• _Task prompt_
If a line in the records below contains "through", copy that line.

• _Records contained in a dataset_
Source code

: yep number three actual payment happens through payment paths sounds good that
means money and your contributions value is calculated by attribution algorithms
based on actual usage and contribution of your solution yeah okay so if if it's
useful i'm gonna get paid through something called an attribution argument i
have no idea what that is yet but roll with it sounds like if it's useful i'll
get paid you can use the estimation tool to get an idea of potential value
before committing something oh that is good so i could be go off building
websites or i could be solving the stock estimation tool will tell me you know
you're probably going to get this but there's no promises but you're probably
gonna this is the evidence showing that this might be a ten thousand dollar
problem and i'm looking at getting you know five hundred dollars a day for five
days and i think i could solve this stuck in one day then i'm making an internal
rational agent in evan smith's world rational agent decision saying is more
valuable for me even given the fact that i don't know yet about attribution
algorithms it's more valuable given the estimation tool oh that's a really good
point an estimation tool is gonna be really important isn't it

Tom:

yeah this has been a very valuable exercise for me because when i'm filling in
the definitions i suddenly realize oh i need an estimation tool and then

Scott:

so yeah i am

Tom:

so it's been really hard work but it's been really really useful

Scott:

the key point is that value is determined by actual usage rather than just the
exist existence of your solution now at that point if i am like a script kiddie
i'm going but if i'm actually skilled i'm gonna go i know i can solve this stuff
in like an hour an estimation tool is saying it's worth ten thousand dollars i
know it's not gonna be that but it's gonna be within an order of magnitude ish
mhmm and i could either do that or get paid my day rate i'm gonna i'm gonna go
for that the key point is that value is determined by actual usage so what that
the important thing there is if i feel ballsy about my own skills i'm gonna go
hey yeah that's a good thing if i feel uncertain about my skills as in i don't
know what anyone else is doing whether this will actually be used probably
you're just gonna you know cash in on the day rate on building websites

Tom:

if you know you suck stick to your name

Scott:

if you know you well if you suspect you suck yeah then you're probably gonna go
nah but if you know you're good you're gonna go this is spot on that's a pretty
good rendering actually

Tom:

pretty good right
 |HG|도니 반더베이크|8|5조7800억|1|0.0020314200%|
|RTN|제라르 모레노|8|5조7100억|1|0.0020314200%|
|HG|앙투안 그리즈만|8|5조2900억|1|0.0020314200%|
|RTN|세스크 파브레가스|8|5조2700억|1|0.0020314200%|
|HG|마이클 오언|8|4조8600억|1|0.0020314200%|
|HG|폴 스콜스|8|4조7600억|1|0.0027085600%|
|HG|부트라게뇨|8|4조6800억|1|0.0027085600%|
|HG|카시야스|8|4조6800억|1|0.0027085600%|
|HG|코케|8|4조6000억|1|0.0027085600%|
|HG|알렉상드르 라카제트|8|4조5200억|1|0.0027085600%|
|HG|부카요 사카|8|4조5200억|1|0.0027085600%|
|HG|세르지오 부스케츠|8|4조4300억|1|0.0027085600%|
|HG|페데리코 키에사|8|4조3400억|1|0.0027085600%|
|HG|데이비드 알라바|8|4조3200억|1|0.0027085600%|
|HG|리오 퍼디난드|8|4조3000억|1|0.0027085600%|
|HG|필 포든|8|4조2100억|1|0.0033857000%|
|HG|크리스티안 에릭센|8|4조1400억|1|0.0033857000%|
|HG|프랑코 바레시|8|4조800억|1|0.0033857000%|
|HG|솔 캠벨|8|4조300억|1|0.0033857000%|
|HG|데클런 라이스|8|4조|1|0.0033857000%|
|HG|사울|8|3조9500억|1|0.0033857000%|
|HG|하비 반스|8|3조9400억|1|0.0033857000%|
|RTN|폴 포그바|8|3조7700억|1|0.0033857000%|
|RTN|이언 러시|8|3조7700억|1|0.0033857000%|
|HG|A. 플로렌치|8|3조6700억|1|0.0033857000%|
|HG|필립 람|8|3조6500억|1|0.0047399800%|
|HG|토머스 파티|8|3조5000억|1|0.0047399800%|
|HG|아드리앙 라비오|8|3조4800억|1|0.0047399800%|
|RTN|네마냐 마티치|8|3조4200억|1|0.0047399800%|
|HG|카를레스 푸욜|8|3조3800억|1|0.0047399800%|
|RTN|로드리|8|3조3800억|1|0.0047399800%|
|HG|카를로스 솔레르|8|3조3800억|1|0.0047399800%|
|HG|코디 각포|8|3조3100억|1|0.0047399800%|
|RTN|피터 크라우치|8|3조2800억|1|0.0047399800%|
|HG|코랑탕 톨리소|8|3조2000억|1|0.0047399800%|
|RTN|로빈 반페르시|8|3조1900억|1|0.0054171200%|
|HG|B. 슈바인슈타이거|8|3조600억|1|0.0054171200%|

• _Answer for this exercise_
: yep number three actual payment happens through payment paths sounds good that
useful i'm gonna get paid through something called an attribution argument i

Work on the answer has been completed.